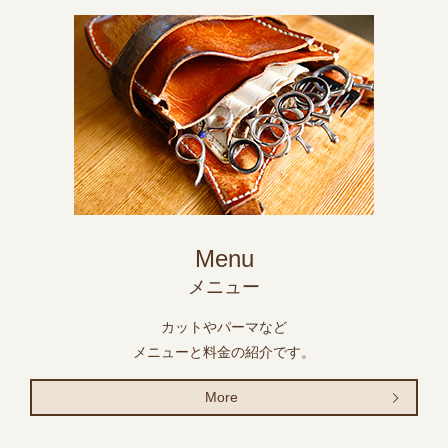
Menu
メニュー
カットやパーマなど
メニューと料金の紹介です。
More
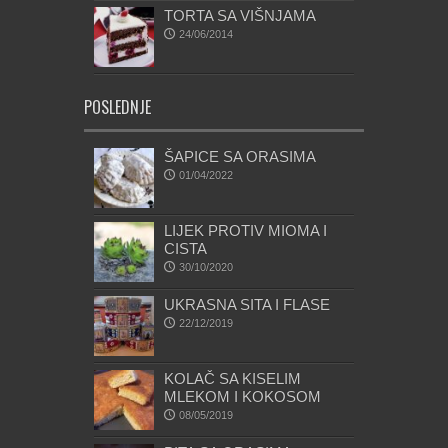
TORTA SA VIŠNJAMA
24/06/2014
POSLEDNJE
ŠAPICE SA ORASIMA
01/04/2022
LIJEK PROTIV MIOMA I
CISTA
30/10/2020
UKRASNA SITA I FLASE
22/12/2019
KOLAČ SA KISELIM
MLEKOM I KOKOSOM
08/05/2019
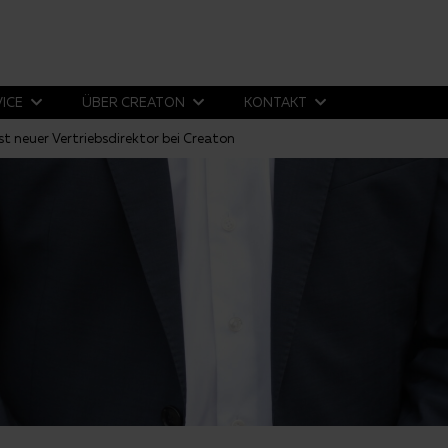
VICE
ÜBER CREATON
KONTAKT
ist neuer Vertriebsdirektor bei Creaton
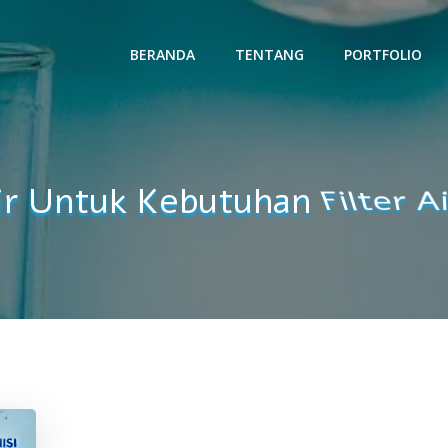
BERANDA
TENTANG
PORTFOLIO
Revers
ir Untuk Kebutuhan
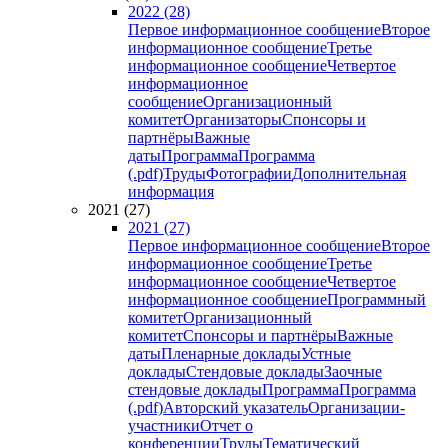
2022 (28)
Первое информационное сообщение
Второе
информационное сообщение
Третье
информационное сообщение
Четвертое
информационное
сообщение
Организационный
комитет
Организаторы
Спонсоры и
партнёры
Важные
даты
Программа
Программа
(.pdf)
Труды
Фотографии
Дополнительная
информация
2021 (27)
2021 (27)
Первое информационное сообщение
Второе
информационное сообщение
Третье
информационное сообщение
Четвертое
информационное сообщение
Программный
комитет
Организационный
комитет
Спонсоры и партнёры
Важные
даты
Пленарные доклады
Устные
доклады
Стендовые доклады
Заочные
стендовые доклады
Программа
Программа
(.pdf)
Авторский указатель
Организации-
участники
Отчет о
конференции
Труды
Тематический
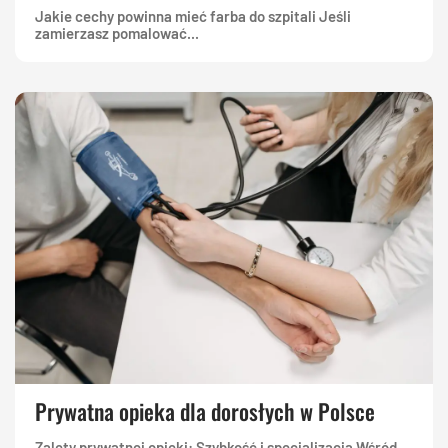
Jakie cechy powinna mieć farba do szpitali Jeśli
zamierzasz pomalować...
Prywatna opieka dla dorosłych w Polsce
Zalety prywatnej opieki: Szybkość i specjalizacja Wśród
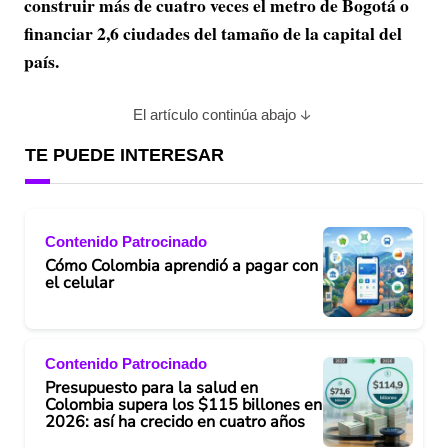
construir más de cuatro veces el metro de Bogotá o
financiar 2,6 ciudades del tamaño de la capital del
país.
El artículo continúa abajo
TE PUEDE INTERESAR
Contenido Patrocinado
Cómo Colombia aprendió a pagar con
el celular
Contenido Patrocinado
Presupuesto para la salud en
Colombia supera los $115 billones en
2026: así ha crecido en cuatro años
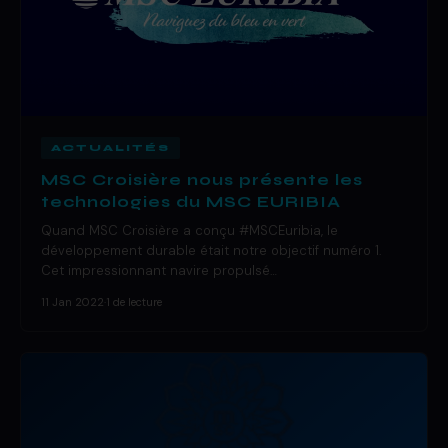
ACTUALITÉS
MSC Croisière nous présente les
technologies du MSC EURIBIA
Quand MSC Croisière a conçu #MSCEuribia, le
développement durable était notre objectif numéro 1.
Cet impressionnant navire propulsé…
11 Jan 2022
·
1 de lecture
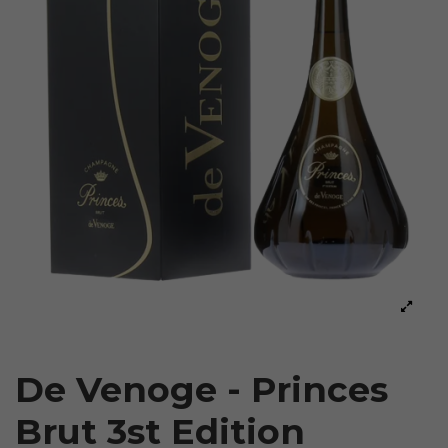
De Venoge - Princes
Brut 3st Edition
┄┄┄┄┄┄┄┄┄┄┄┄┄┄┄┄┄┄┄┄
Task instructions:
Could the data above be reproduced exactly, with the pictures left out?

Task solution:
Menu
メニュー
カットやパーマなど
メニューと料金の紹介です。
More
TORTA SA VIŠNJAMA
24/06/2014
POSLEDNJE
ŠAPICE SA ORASIMA
01/04/2022
LIJEK PROTIV MIOMA I
CISTA
30/10/2020
UKRASNA SITA I FLASE
22/12/2019
KOLAČ SA KISELIM
MLEKOM I KOKOSOM
08/05/2019
VICE
ÜBER CREATON
KONTAKT
ist neuer Vertriebsdirektor bei Creaton
BERANDA
TENTANG
PORTFOLIO
Revers
ir Untuk Kebutuhan
2022 (28)
Первое информационное сообщение
Второе
информационное сообщение
Третье
информационное сообщение
Четвертое
информационное
сообщение
Организационный
комитет
Организаторы
Спонсоры и
партнёры
Важные
даты
Программа
Программа
(.pdf)
Труды
Фотографии
Дополнительная
информация
2021 (27)
2021 (27)
Первое информационное сообщение
Второе
информационное сообщение
Третье
информационное сообщение
Четвертое
информационное сообщение
Программный
комитет
Организационный
комитет
Спонсоры и партнёры
Важные
даты
Пленарные доклады
Устные
доклады
Стендовые доклады
Заочные
стендовые доклады
Программа
Программа
(.pdf)
Авторский указатель
Организации-
участники
Отчет о
конференции
Труды
Тематический
Jakie cechy powinna mieć farba do szpitali Jeśli
zamierzasz pomalować...
Prywatna opieka dla dorosłych w Polsce
Zalety prywatnej opieki: Szybkość i specjalizacja Wśród
construir más de cuatro veces el metro de Bogotá o
financiar 2,6 ciudades del tamaño de la capital del
país.
El artículo continúa abajo
TE PUEDE INTERESAR
Contenido Patrocinado
Cómo Colombia aprendió a pagar con
el celular
Contenido Patrocinado
Presupuesto para la salud en
Colombia supera los $115 billones en
2026: así ha crecido en cuatro años
ACTUALITÉS
MSC Croisière nous présente les
technologies du MSC EURIBIA
Quand MSC Croisière a conçu #MSCEuribia, le
développement durable était notre objectif numéro 1.
Cet impressionnant navire propulsé…
11 Jan 2022
·
1 de lecture
De Venoge - Princes
Brut 3st Edition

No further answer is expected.